-- EXTRACT --
> General Discussions

Does Anyone Feel Like an Alien?

<< < (6/9) > >>

Jason E. Martin:
 
  Wow....truly there are ppl such as myself.  God has been opening my eyes now for a short while, but I can look back and see that this thing really is a process.  I've been in "church" all of my life I suppose.  There have been alot of things that just never added up but ya know that many ppl can't be wrong   :P  I've always felt like I just didn't fit in.  No matter how hard I tried.  I never hang out with a crowd and only had 2 really good friends, like brothers really.  About 3 years ago God took away my friends....no there not dead just took them from me.  My wife says I'm anti-social but I really do wan't friends.  It's not like ppl don't like me it's like thing's never work out that we can really bond or hang out. Or maybe they really don't like me and are just being "nice"  ;)  These are church ppl ya know.  But I'm ok with being alone...trully my best friend  is my wife, even though she's not so sure bout the truth in Gods word.  Ya know the most frustrating thing is when you see a truth in Gods Word that you've never seen before and have no one to share it with.

God Bless all you little aliens out there!!

gmik:
Welcome Jason!!

Jason E. Martin:

--- Quote from: gmik on July 03, 2006, 10:45:38 PM ---Welcome Jason!!

--- End quote ---

  Thank you.   Good to be here  :)

[Stored entries]

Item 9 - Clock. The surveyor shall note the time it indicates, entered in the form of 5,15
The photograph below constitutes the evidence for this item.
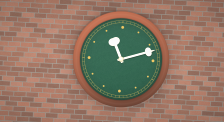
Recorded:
11,12
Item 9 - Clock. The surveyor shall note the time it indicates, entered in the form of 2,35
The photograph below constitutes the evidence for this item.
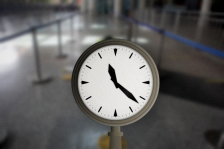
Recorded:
11,22
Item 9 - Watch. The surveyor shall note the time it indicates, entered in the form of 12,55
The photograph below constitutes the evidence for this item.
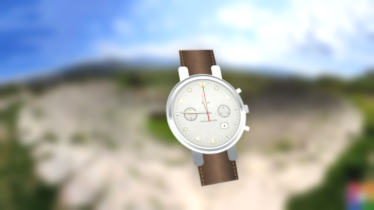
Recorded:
11,46
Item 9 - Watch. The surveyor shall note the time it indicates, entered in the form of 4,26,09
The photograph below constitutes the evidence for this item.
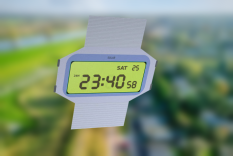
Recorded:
23,40,58
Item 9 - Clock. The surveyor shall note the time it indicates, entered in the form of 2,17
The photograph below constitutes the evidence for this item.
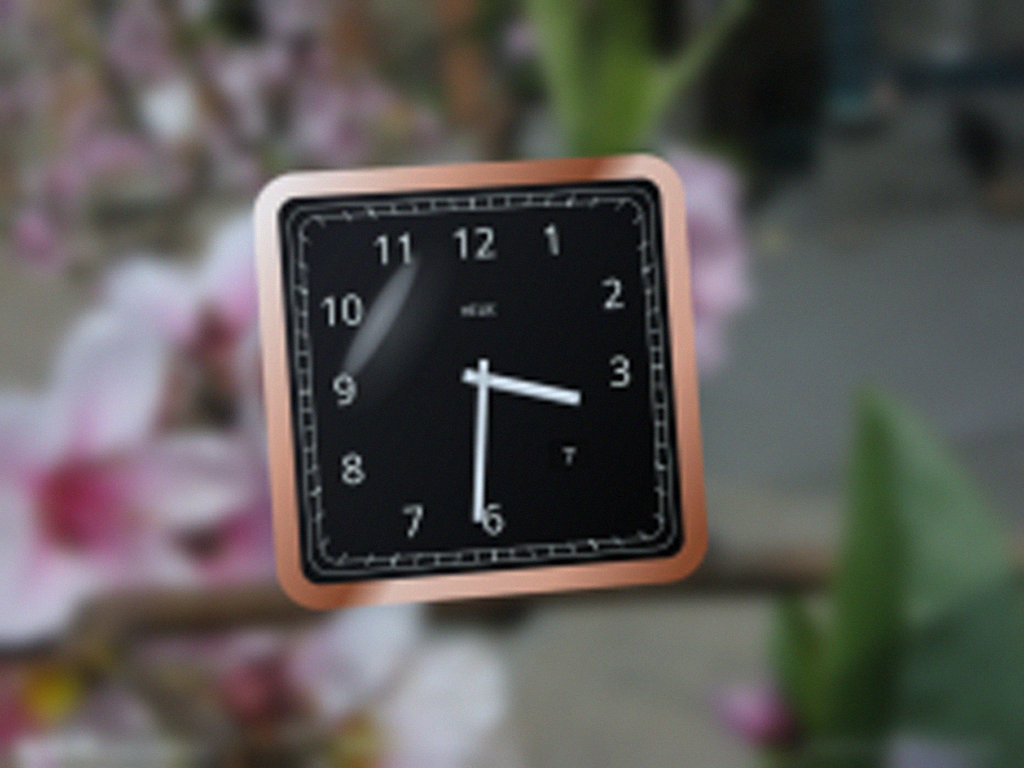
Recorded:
3,31
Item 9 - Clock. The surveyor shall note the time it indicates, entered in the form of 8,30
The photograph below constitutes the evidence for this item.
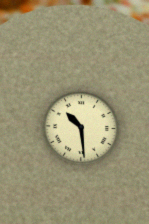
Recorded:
10,29
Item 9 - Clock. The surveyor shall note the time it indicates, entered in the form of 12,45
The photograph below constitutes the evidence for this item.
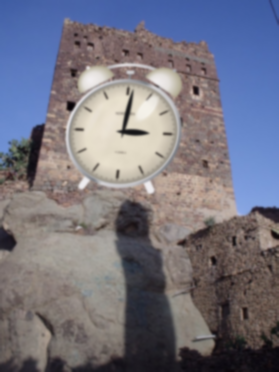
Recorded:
3,01
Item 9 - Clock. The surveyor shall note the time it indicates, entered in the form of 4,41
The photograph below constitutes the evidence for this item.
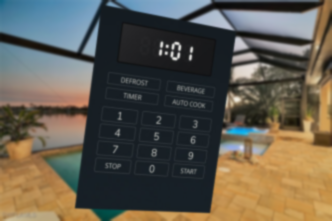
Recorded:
1,01
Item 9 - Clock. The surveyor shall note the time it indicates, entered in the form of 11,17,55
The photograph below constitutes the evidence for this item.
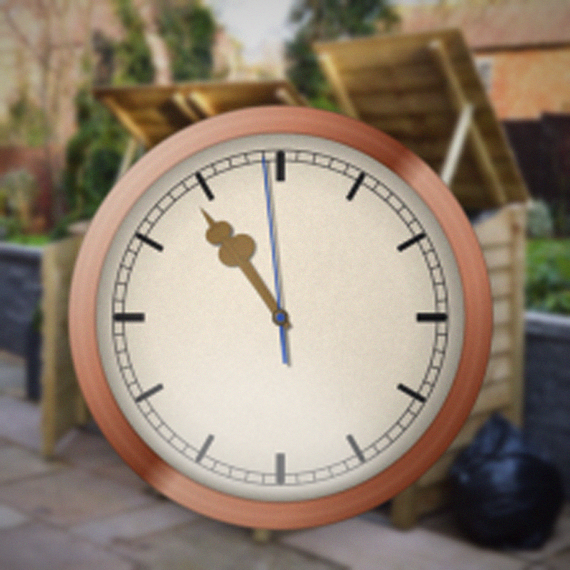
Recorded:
10,53,59
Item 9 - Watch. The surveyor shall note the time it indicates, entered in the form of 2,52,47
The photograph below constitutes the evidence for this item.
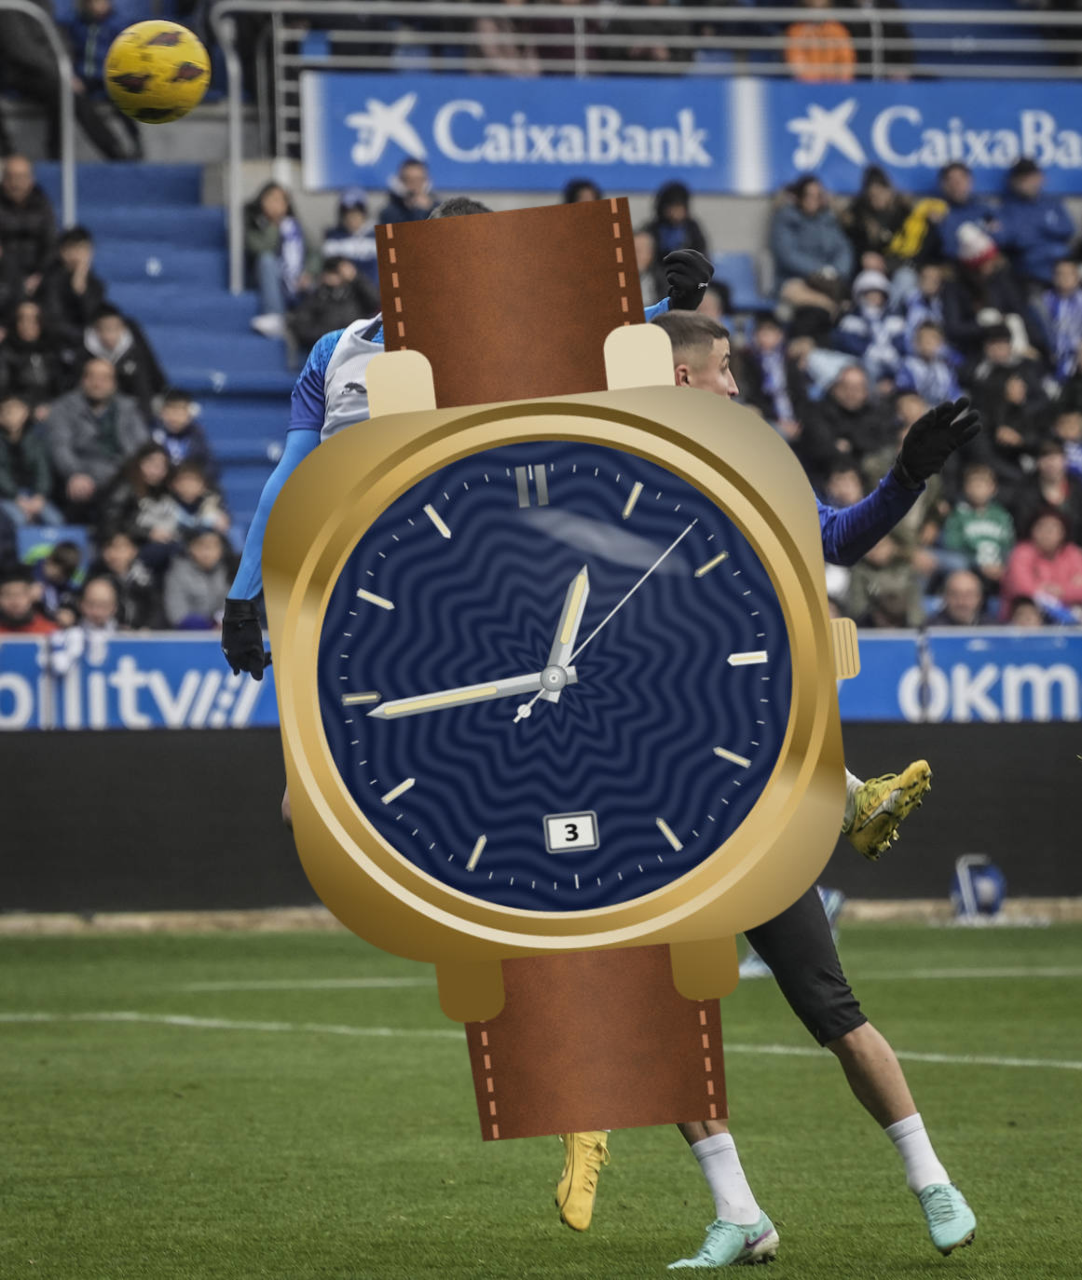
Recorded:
12,44,08
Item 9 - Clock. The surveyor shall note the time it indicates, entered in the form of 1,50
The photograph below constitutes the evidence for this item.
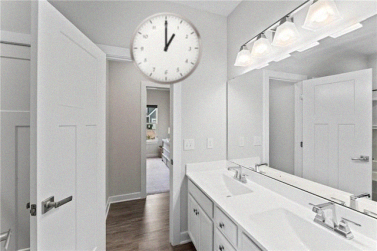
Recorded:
1,00
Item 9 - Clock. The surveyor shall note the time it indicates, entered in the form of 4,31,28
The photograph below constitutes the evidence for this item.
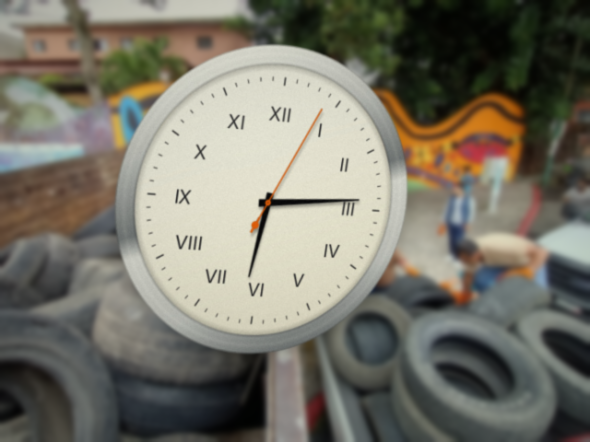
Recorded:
6,14,04
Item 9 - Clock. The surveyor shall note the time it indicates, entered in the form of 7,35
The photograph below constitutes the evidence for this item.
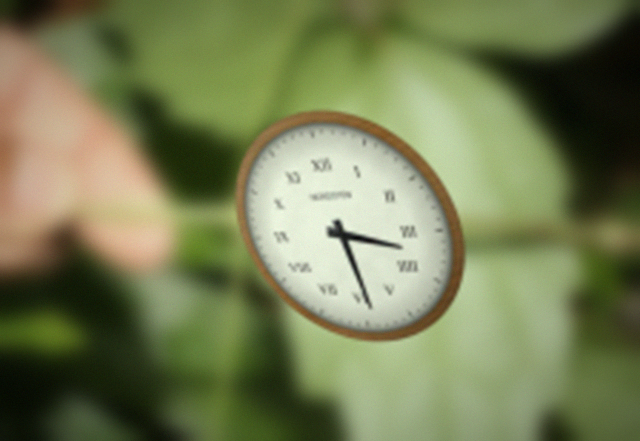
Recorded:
3,29
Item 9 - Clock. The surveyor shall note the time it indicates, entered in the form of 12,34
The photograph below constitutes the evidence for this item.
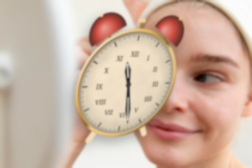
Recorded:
11,28
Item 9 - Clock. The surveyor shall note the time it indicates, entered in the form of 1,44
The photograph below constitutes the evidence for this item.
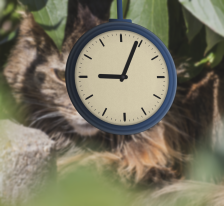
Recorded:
9,04
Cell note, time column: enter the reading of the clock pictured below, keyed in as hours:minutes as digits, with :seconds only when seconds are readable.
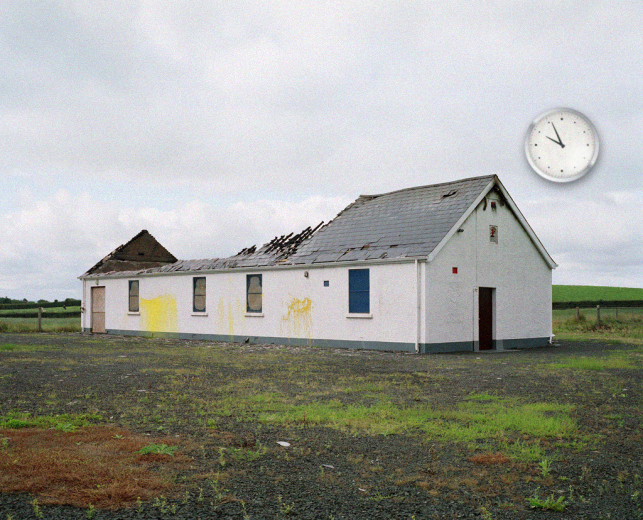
9:56
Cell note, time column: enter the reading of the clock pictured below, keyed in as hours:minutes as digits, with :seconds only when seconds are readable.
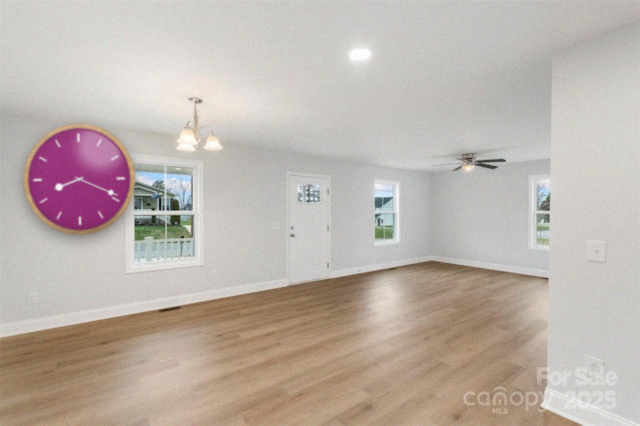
8:19
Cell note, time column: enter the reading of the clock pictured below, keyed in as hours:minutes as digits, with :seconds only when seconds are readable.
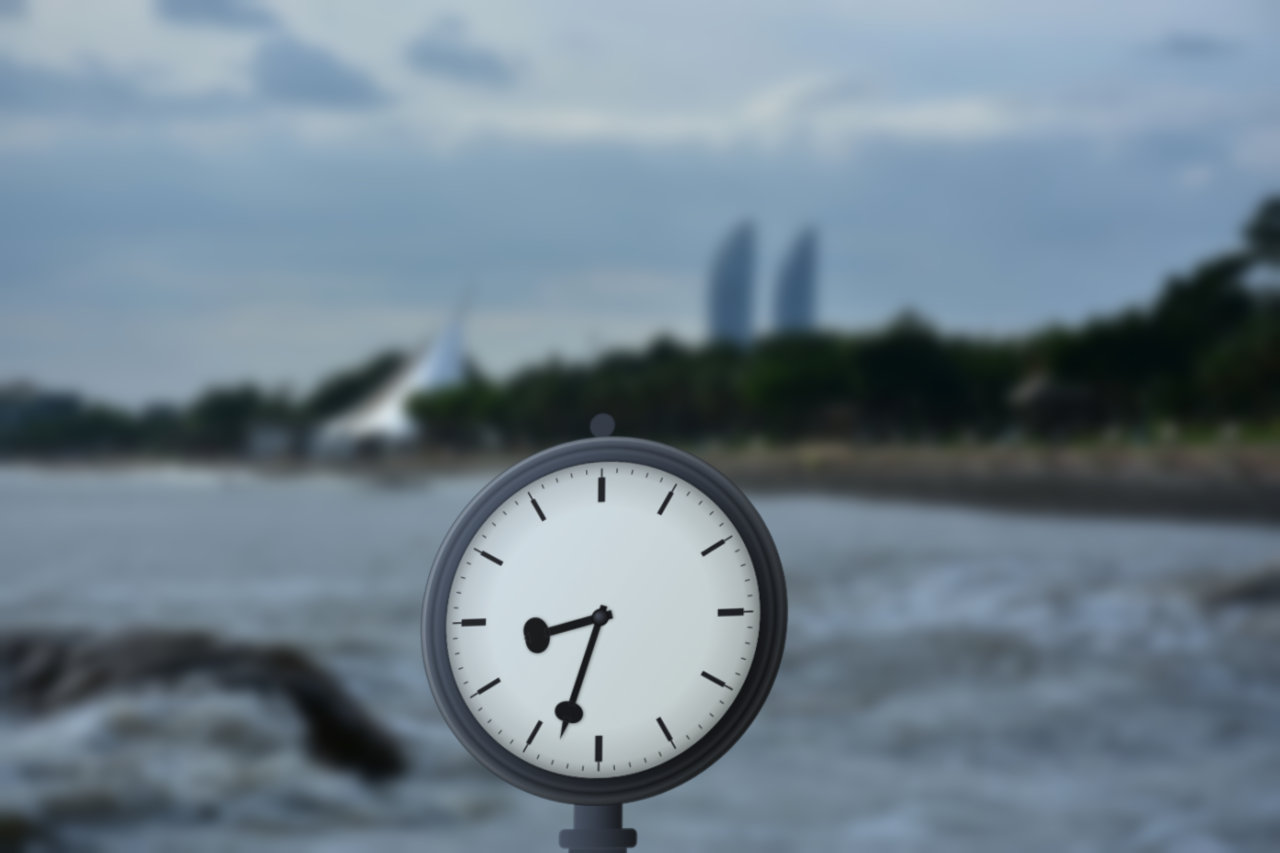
8:33
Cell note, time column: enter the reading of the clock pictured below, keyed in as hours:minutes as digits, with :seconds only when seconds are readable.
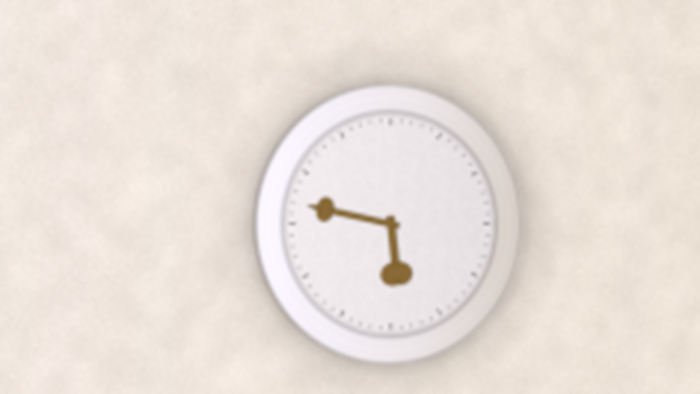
5:47
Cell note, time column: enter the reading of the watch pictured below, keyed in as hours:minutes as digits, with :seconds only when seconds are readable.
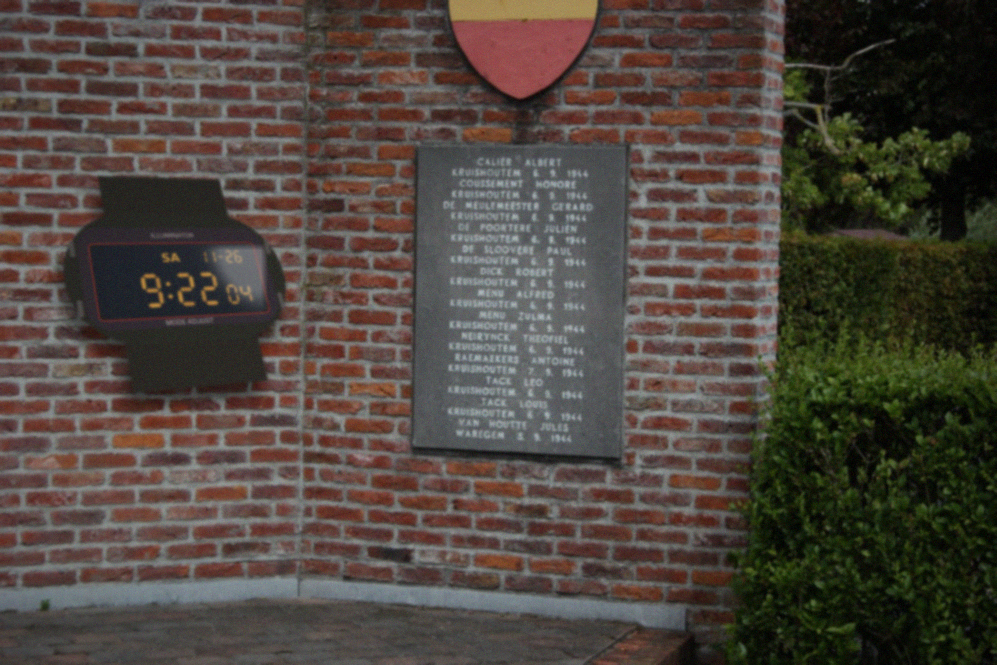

-- REQUIRED WORK --
1. According to the forum thread, how many really good friends did Jason E. Martin have?
2. Return the passage of the forum thread from "God Bless all" up to and including "be here  :)".

-- REPLIES --
1. Two.

2.
God Bless all you little aliens out there!!

gmik:
Welcome Jason!!

Jason E. Martin:

--- Quote from: gmik on July 03, 2006, 10:45:38 PM ---Welcome Jason!!

--- End quote ---

  Thank you.   Good to be here  :)